La llegada de Rodríguez Zapatero a la Moncloa (2004) enmendó las relaciones con el eje franco alemán. Pero la apuesta europeísta del presidente socialista, dispuesto a ceder cuotas de poder de España en aras de la Constitución europea, fue aceptada por los socios más como una ilusa concesión que como un sacrificio a la espera de recompensa.
El premio al europeísmo nunca llegó. Pero el castigo por el cataclismo de la banca española a partir de 2010 (al que se acusó de poner en peligro la supervivencia del euro) no tardó en materializarse, encabezado por una canciller alemana, Angela Merkel, que había chocado desde un principio con Zapatero.
España fue desalojada del comité ejecutivo del BCE con vagas excusas sobre la falta de idoneidad de sus candidatos. Y en los organismos de nueva creación, como el Mecanismo único de Supervisión o el Mecanismo único de Resolución, tuvo que conformarse puestos por debajo de presidencias reservadas casi siempre a pasaportes alemanes, franceses o italianos.
Tras superar la crisis financiera, el gobierno de Mariano Rajoy parecía en condiciones de reivindicar mayor presencia en las instituciones europeas. El ejecutivo central ha logrado ya congraciarse con Berlín y la reputación de la economía española gana enteros por momentos.
Pero el desastre político provocado por el procés, llevado al paroxismo desde el frustrado referéndum del 1 de octubre, ha devuelto al país a la casilla de salida.
Esta vez se ha escapado la valiosa Agencia del Medicamento, por la falta de unidad flagrante entre las tres administraciones involucradas en la candidatura de Barcelona (gobierno, govern y ayuntamiento de Barcelona).
Barcelona figuraba entre las cinco candidatas mejor valoradas por la propia EMA, junto a Ámsterdam, Milán, Copenhague y Viena. Pero solo logró 13 puntos, lo que indica que, descontados los tres puntos que con toda seguridad depositó la ministra de Sanidad, Dolors Montserrat, presente en la votación, la delegación española sólo logró cosechar una decena de votos tras más meses de campaña internacional. Incluso Eslovaquia consiguió más (15) para una candidatura tan floja como Bratislava.
Los independentistas atribuyen el mal resultado a la falta de interés del gobierno central. Pero fuentes neutrales confirman que la diplomacia española ha hecho todo lo posible por hacerse con la EMA. Y no hay que olvidar que el Gobierno podía haber apostado por otra ciudad española, como Málaga o Valencia, o centrar sus esfuerzos en obtener la EBA para Madrid o Zaragoza (ni siquiera llegó a presentarse candidatura).

**Qué hacer**
1. Repite sin cambios el fragmento del texto sobre España y las instituciones europeas que empieza con las palabras "Tras superar la" y termina con "casilla de salida.".
2. Según el texto sobre España y las instituciones europeas, ¿cuántos puntos obtuvo la candidatura de Barcelona en la votación de la EMA?
3. Retoma el texto sobre España y las instituciones europeas y continúalo a partir de su última oración.
No es necesario consultar los registros.

(Entradas de datos recopiladas)
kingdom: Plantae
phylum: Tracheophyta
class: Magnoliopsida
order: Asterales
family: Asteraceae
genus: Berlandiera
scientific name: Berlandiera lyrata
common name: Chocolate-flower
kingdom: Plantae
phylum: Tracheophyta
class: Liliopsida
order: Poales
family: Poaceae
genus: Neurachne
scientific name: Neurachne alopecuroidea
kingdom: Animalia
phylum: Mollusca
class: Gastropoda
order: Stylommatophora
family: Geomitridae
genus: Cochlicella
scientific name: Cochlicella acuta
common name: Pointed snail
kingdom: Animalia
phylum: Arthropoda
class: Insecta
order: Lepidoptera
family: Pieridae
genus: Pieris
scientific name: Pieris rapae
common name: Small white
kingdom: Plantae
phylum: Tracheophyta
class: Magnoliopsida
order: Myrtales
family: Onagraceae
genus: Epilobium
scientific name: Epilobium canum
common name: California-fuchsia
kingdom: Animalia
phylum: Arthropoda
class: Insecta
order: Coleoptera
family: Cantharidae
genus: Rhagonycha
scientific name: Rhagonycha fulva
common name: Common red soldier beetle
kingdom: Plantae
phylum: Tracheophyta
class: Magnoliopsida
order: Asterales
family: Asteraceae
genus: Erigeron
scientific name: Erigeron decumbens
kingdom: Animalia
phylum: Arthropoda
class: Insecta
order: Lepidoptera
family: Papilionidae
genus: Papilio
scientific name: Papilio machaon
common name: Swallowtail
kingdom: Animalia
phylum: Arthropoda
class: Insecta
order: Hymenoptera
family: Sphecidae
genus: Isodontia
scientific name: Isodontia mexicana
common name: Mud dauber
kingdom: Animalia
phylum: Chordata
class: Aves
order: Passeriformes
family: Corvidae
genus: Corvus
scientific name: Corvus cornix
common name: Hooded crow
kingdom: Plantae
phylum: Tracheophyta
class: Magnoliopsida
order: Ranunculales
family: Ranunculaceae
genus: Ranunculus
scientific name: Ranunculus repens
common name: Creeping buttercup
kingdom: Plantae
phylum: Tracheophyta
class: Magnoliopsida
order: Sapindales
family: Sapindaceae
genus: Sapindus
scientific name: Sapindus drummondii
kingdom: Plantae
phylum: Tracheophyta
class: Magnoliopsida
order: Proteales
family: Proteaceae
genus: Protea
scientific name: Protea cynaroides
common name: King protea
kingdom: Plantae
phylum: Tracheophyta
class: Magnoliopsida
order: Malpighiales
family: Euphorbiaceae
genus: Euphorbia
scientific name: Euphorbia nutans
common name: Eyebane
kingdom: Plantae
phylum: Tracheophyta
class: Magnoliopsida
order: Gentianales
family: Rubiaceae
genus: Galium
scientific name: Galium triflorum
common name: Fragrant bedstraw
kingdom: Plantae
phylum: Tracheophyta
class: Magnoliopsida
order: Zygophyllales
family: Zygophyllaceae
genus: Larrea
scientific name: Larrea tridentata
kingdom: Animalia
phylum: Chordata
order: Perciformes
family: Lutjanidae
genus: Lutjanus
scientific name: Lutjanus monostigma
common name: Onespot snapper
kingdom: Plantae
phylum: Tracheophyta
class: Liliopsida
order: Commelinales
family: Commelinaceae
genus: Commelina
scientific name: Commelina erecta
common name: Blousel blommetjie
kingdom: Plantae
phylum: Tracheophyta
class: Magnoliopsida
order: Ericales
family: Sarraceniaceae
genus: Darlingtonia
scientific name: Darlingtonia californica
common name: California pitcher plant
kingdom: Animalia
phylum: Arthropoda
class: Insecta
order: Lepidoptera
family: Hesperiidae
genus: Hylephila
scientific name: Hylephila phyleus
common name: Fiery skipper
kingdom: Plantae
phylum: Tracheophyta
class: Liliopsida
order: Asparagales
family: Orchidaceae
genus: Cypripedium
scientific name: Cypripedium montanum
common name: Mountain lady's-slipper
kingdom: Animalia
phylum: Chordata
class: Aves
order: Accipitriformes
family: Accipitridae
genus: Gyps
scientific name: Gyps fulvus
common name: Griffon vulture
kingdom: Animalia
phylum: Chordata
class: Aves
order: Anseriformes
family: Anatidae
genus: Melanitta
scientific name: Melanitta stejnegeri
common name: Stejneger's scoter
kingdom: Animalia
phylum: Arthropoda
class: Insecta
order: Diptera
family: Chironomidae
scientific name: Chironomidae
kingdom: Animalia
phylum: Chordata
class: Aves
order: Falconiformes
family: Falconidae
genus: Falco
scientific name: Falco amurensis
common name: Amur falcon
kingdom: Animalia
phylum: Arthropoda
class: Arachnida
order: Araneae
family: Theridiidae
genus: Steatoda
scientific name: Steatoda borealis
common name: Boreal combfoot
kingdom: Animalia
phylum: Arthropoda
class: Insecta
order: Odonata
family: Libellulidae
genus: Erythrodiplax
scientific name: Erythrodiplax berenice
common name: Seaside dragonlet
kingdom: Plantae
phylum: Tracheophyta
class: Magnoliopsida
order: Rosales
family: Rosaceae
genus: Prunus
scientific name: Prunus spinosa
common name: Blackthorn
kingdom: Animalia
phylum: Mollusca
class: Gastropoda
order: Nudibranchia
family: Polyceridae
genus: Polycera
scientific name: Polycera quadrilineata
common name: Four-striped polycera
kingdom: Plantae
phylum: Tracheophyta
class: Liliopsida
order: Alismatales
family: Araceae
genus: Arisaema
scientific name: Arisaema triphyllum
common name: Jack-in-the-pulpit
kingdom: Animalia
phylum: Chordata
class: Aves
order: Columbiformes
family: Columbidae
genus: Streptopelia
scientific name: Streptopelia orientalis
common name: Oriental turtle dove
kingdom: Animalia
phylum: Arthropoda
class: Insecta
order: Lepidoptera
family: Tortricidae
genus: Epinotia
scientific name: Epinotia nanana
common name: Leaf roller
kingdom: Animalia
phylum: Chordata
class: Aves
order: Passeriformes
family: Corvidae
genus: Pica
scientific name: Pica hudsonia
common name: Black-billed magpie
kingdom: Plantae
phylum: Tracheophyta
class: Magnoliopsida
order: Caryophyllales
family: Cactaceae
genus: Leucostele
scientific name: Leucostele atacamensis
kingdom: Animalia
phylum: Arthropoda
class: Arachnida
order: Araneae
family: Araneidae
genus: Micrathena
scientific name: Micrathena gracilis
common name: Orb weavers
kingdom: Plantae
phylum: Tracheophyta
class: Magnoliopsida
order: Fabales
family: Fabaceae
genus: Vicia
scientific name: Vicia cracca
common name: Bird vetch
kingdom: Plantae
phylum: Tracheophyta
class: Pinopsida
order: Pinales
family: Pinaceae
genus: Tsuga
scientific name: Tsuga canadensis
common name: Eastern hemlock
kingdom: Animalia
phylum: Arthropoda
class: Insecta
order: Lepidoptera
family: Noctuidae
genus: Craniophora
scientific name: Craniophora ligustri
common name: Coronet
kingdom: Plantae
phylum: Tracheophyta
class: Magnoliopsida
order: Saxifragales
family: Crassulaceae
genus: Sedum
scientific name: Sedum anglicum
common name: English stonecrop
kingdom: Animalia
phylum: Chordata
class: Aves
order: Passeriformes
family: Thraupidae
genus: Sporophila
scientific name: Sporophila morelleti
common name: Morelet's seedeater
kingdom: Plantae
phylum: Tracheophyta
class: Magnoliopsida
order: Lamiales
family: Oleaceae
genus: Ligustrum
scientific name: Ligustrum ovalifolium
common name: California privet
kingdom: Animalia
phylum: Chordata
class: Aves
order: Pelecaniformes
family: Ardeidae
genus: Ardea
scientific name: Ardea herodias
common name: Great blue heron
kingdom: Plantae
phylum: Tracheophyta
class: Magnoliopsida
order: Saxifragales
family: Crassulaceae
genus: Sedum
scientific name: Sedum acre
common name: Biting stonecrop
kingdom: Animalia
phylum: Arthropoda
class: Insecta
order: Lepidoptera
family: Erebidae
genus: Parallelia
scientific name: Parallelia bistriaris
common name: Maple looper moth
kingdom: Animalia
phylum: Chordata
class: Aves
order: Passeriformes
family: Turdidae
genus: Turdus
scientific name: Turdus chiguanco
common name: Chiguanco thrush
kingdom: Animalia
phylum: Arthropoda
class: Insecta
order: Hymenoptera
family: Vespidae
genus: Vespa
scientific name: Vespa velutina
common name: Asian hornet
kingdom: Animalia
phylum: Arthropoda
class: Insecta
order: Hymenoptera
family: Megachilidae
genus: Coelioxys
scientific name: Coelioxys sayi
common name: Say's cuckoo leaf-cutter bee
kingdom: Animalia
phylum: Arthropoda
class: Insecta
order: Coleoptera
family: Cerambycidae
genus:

**Respuestas del ejercicio**
1.
Tras superar la crisis financiera, el gobierno de Mariano Rajoy parecía en condiciones de reivindicar mayor presencia en las instituciones europeas. El ejecutivo central ha logrado ya congraciarse con Berlín y la reputación de la economía española gana enteros por momentos.
Pero el desastre político provocado por el procés, llevado al paroxismo desde el frustrado referéndum del 1 de octubre, ha devuelto al país a la casilla de salida.

2. Barcelona obtuvo 13 puntos.

3.
Las raíces del fracaso apuntan en otra dirección. Un mal estructural, por falta de habilidad o capacidad para mover los tentáculos. Y otro coyuntural, derivado del conflicto político en Cataluña, que ha obligado al gobierno de Rajoy a centrar su agenda europea en recabar apoyos de las grandes capitales frente al desafío de Puigdemont y en apagar las simpatías nacionalistas de algunas capitales pequeñas. Y en Europa, normalmente, cuando pides un favor no hay margen para otro.
El Gobierno afronta ya la siguiente batalla: la vicepresidencia del BCE. "España tiene un enorme capital político" para lograr el puesto, ha asegurado este martes en Bruselas el ministro de Educación y portavoz del Gobierno, Íñigo Méndez de Vigo. Pero a juzgar por los precedentes, más vale no darla por lograda.
A España no le ayuda la espantada de algunos de sus altos cargos. Desde Rodrigo Rato, que dejó de manera repentina la dirección general del Fondo Monetario Internacional, hasta Josep Borrell que, ante un aparente conflicto de interés, prefirió dejar de ser decano del Instituto de estudios europeos de Florencia antes que perder su puesto en el consejo asesor de Abengoa. La fuga más reciente ha sido la de José Ignacio Salafranca, nombrado embajador de la UE en Buenos Aires en pleno relanzamiento de las negociaciones comerciales con Mercosur. Salafranca dejaba el cargo tan pronto como se le abrió un hueco en los escaños del Partido Popular en el Parlamento Europeo.